Intense Russian air strikes battered rebel bastions across Syria today, a monitor said, just hours before a midnight deadline for a landmark ceasefire in the country's five-year civil war.
With the ceasefire due to take effect at 2200 GMT, US President Barack Obama has warned Damascus and key ally Moscow that the "world will be watching".
Both President Bashar al-Assad's regime and the main opposition body have agreed to the deal -- which allows fighting to continue against the Islamic State group and other jihadists.
More From This Section
Members of the 17-nation group backing the process were to meet in Geneva today to work out further details of the so-called "cessation of hostilities", which is then expected to be endorsed by the UN Security Council, diplomats said.
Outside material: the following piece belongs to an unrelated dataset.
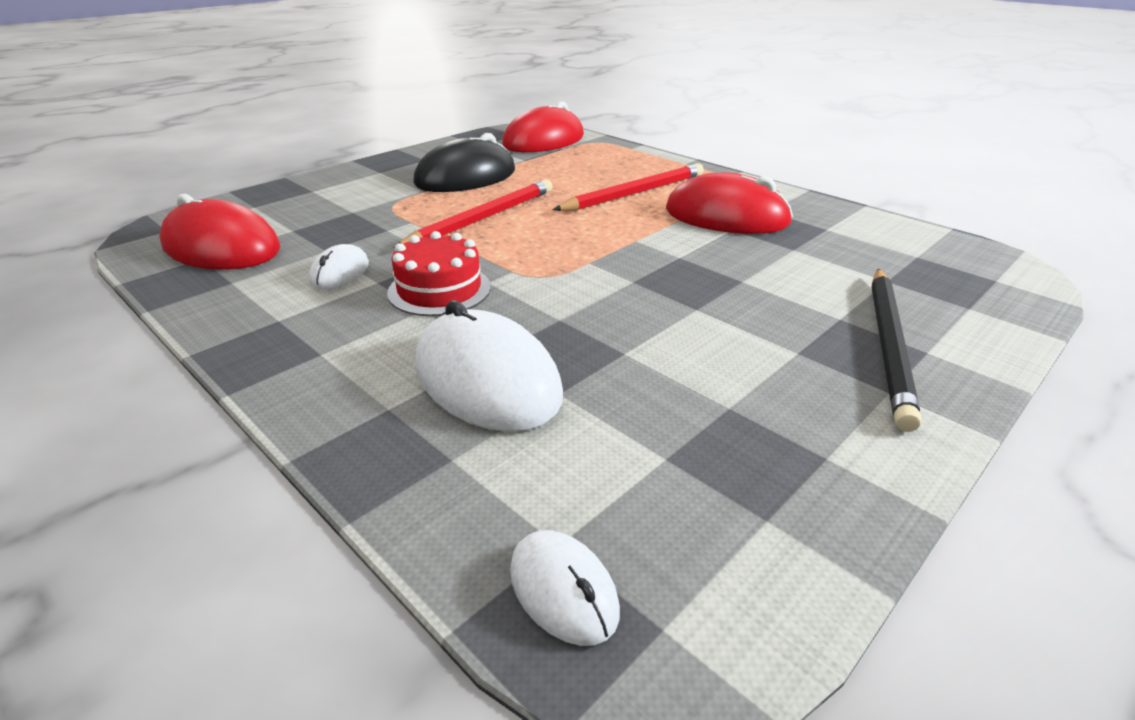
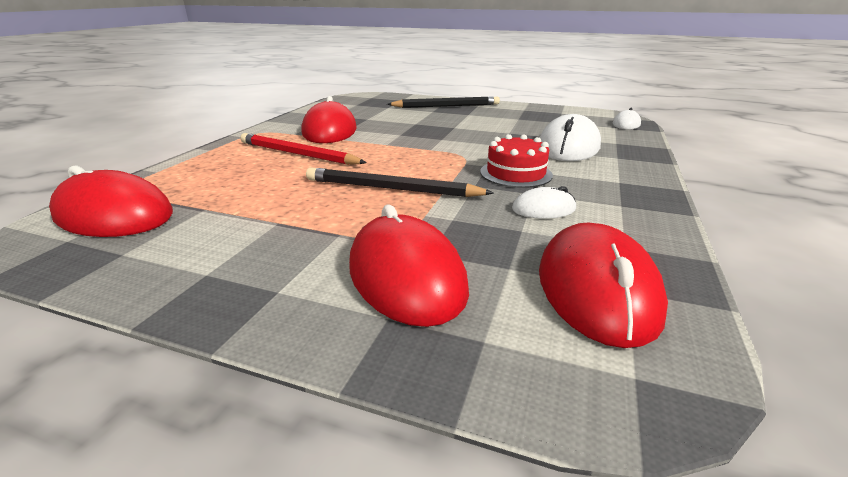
camera: 115 degrees left, 5 degrees down
(338, 200) = (406, 276): none -> red mouse
(466, 177) = (282, 223): black mouse -> none
(482, 218) = (391, 189): red pencil -> black pencil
The Syrian Observatory for Human Rights, a Britain-based monitor, said Russia and the regime had launched a wave of attacks on non-jihadist rebel areas ahead of the deadline.
"It's more intense than usual," Observatory head Rami Abdel Rahman said.
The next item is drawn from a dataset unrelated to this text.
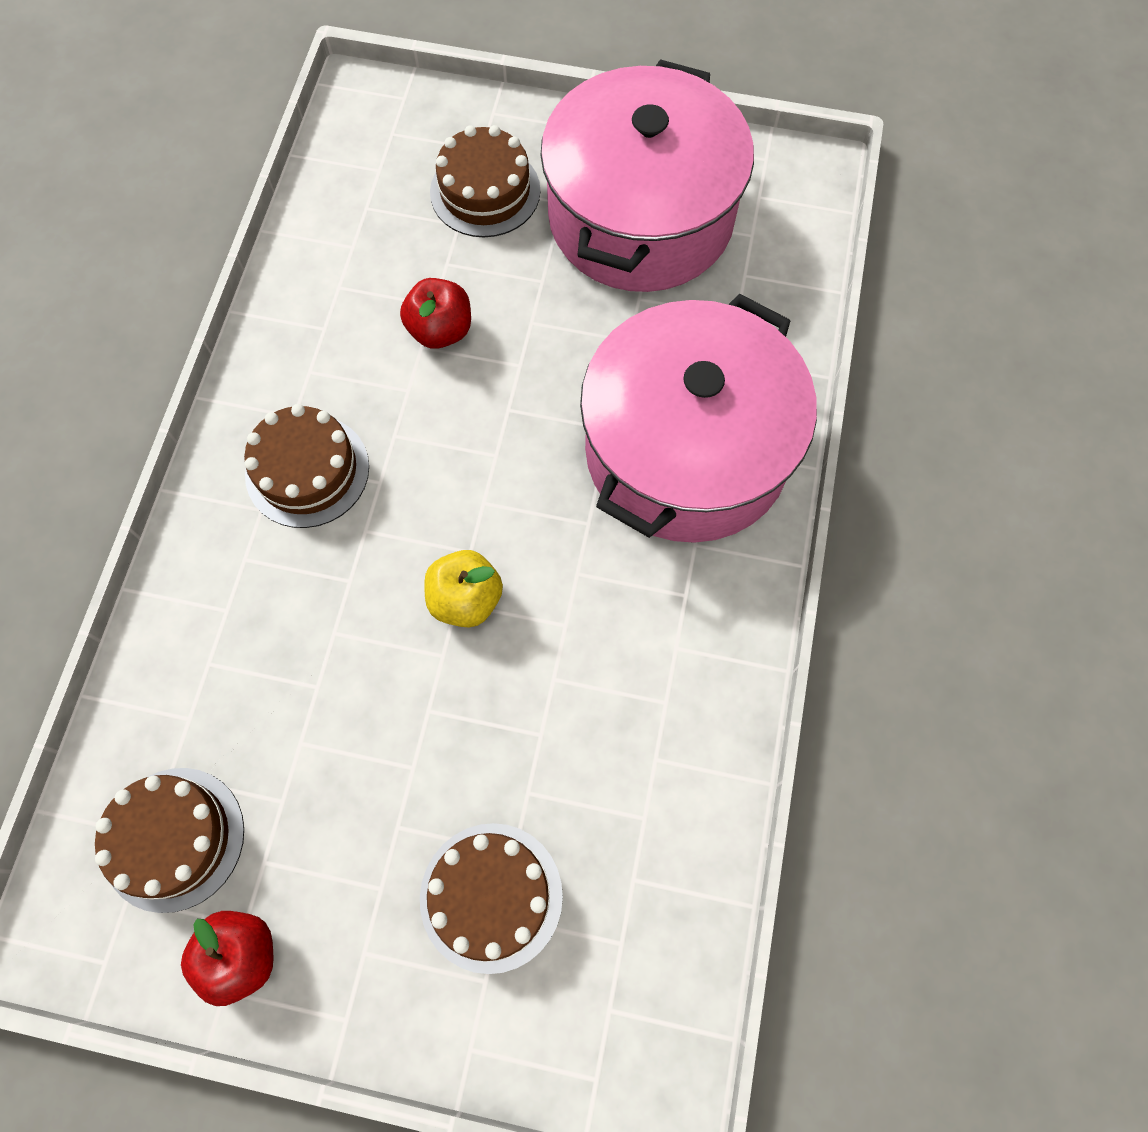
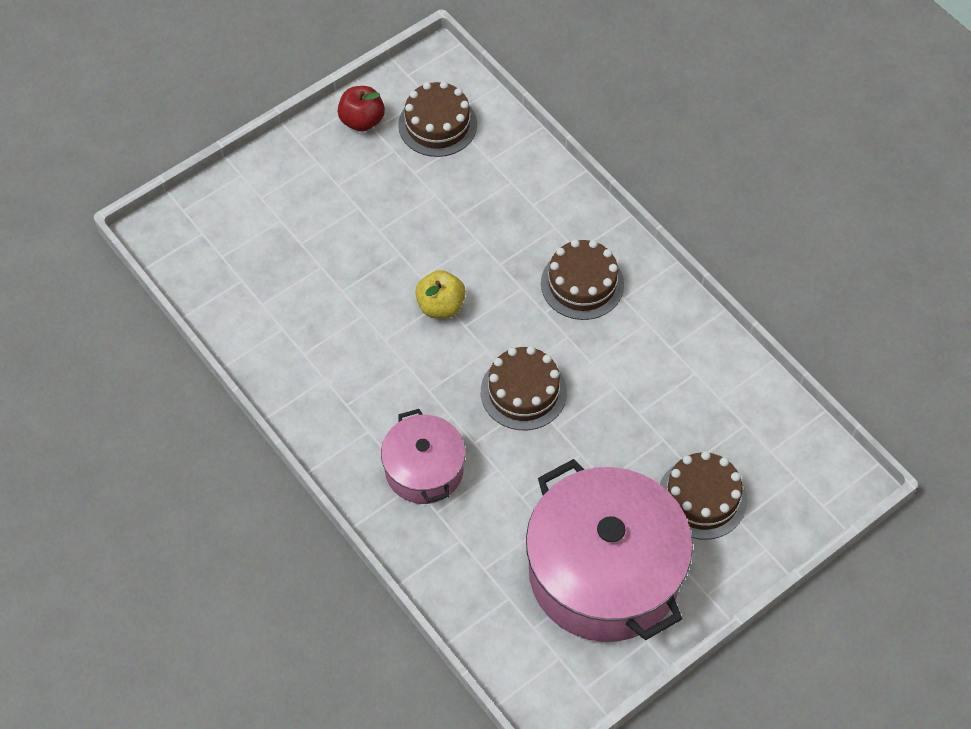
camera: 130 degrees right, 10 degrees down
(440, 330) = (617, 404): red apple -> none
(491, 896) = (292, 222): brown cake -> brown cake (523, 392)
(686, 451) = (424, 469): pink pot -> pink pot, size x0.54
Russia launched air strikes in Syria last September saying it was targeting "terrorists" but critics have accused Moscow of hitting rebel forces in support of Assad, a longtime ally.
The Observatory said there had been Russian strikes overnight on rebel bastions including the Eastern Ghouta region outside Damascus, the north of Homs province and the west of Aleppo province.
There were at least 26 air strikes on Eastern Ghouta including 10 on its main city of Douma which was facing heavy regime shelling, he said.
One Douma resident told AFP that "the bombing is very heavy" while another described "very big explosions" in the city.
Russian President Vladimir Putin insisted Moscow would continue targeting "terrorist groups".
"The decisive fight against them will, without doubt, be continued," Putin said in televised remarks.
"We understand fully and take into account that this will be a complicated, and maybe even contradictory process of reconciliation, but there is no other way," Putin said.
The intensified attacks prompted Turkey, a key supporter of opposition forces, to express worries over the viability of the ceasefire.